▶ Saved entries:

····················

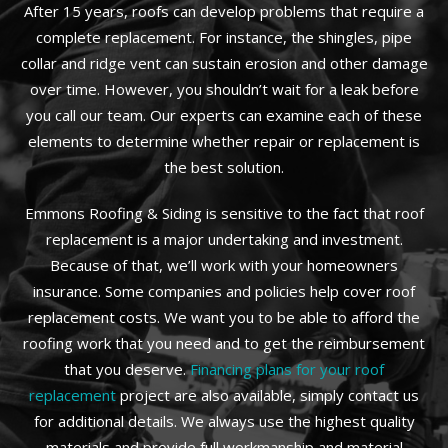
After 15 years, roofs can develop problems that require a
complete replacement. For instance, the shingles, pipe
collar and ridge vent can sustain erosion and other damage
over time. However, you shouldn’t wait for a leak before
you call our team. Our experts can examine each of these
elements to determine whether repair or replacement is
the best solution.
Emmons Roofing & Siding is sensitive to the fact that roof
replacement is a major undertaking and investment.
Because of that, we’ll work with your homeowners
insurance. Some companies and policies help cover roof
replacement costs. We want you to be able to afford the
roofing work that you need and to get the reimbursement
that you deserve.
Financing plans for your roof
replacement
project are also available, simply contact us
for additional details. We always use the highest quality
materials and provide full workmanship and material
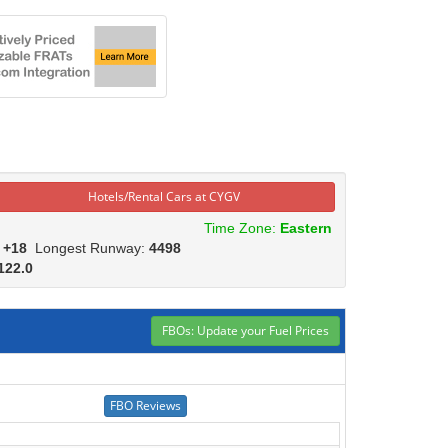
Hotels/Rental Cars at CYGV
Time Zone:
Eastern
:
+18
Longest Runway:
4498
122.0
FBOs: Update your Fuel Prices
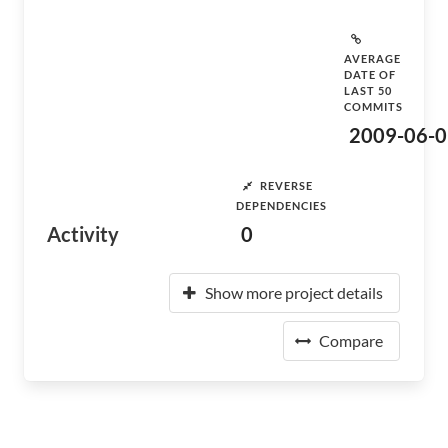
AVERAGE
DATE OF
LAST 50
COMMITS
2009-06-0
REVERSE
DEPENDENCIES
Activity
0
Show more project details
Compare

····················

▶ WHAT IS EXPECTED:
Reproduce the lines of the data that run from the one containing "for additional details." to the final line, both included, exactly as they appear and without the pictures.

▶ FINAL ANSWER:
for additional details. We always use the highest quality
materials and provide full workmanship and material
Hotels/Rental Cars at CYGV
Time Zone:
Eastern
:
+18
Longest Runway:
4498
122.0
FBOs: Update your Fuel Prices
AVERAGE
DATE OF
LAST 50
COMMITS
2009-06-0
REVERSE
DEPENDENCIES
Activity
0
Show more project details
Compare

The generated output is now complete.